GEO my WP WordPress Plugin SQL Injection Vulnerability (CVE-2026-9757)

The GEO my WP plugin, a WordPress plugin designed for location-based functionality, contains a SQL injection vulnerability (CVE-2026-9757) in versions up to and including 4.5.5. The vulnerability lies within the handling of the ‘swlatlng’ and ’nelatlng’ parameters, which are used to define geographical boundaries for searches. These parameters are extracted from the $_SERVER['QUERY_STRING'] array using parse_str(), bypassing the standard WordPress magic quotes protection, and are subsequently incorporated into a SQL query without proper sanitization or validation.

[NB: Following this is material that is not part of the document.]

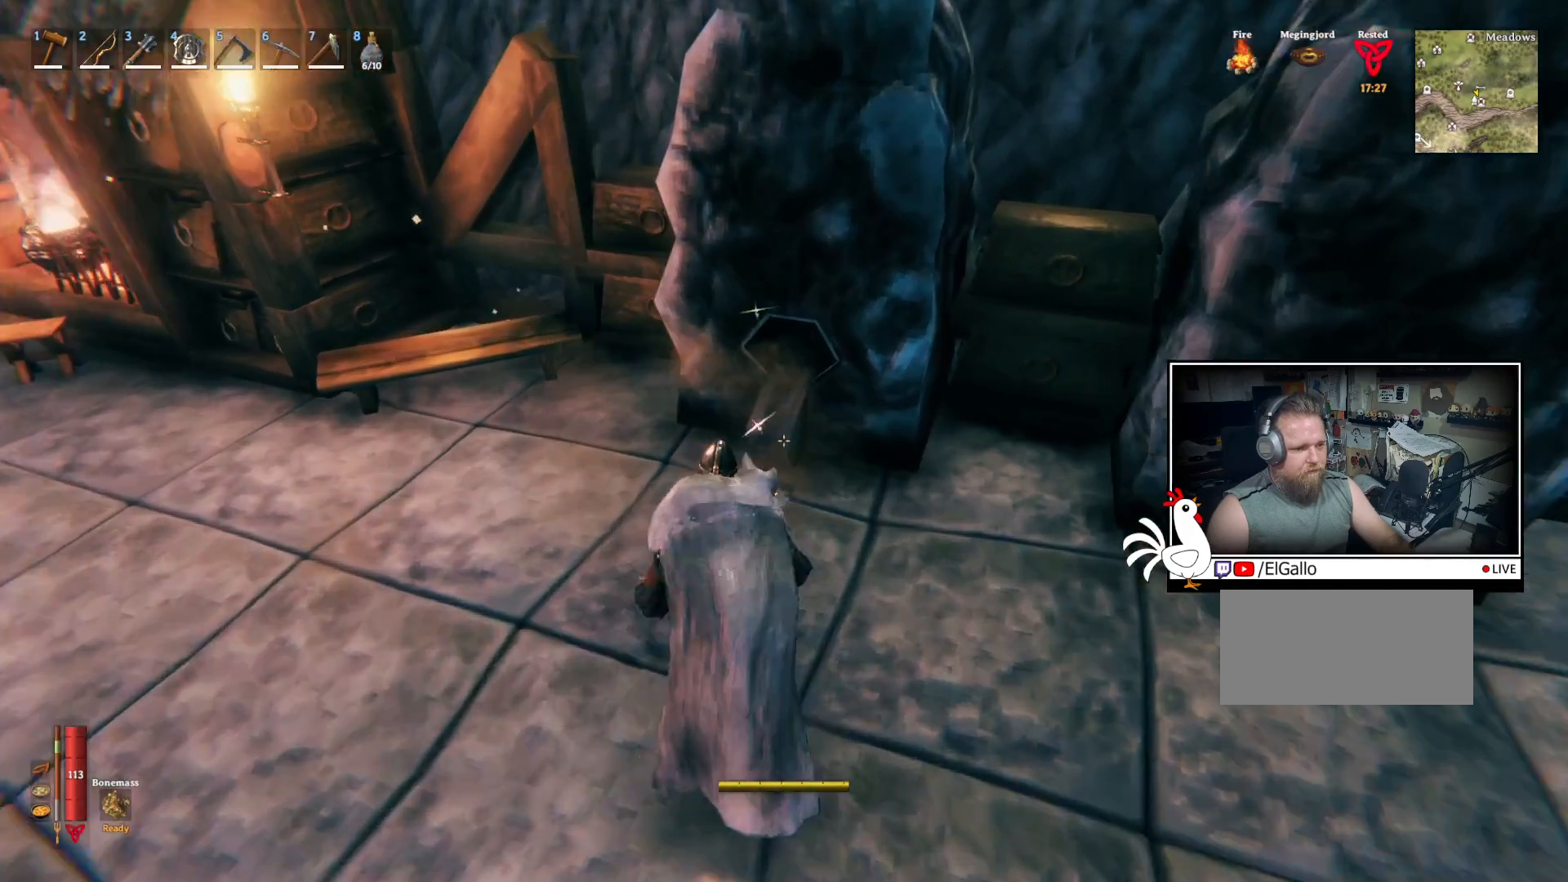
{"keys": [], "mouse": [], "events": [[83, "d", "down"], [117, "shift", "up"], [217, "w", "up"], [483, "d", "up"]]}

This flaw enables unauthenticated attackers to inject arbitrary SQL code into the query, potentially leading to the extraction of sensitive data from the WordPress database. Successful exploitation requires the presence of the [gmw form="results" form_id=N] shortcode on a publicly accessible page and at least one post with an associated gmw_location entry.

Attack Chain

1. An unauthenticated attacker crafts a malicious HTTP request targeting a WordPress page containing the [gmw form="results" form_id=N] shortcode.
2. The malicious request includes the swlatlng and/or nelatlng parameters in the URL’s query string, containing SQL injection payloads.
3. WordPress’s parse_str() function parses the query string from $_SERVER['QUERY_STRING'], extracting the injected parameters. Critically, this bypasses wp_magic_quotes protection.
4. The gmw_get_locations_within_boundaries_sql() function receives the unsanitized swlatlng and nelatlng parameters.
5. The explode() function splits the parameters by commas, creating fragments.
6. These fragments are directly interpolated into a SQL BETWEEN clause within the gmw_get_locations_within_boundaries_sql() function without any validation (e.g. is_numeric()), casting to float, or sanitization (e.g. esc_sql() or $wpdb->prepare()).
7. The injected SQL code is executed against the WordPress database.
8. The attacker extracts sensitive information, such as user credentials or other plugin data, from the database using the injected SQL queries.

Impact

Successful exploitation of this SQL injection vulnerability (CVE-2026-9757) allows unauthenticated attackers to execute arbitrary SQL queries against the WordPress database. This can lead to the disclosure of sensitive information, including user credentials, database configurations, and other confidential data stored within the database. A successful attack could compromise the entire WordPress installation and potentially any other applications sharing the same database server. The CVSS v3.1 base score for this vulnerability is 7.5, indicating a high severity.

Recommendation

• Upgrade the GEO my WP plugin to the latest version, which includes a fix for CVE-2026-9757.
• Deploy the Sigma rule “Detect CVE-2026-9757 Exploitation Attempt — GEO my WP SQL Injection” to your SIEM to detect exploitation attempts based on suspicious query string parameters.
• Monitor web server logs for requests containing the swlatlng and nelatlng parameters in the query string with SQL injection syntax, as detected by the Sigma rule above.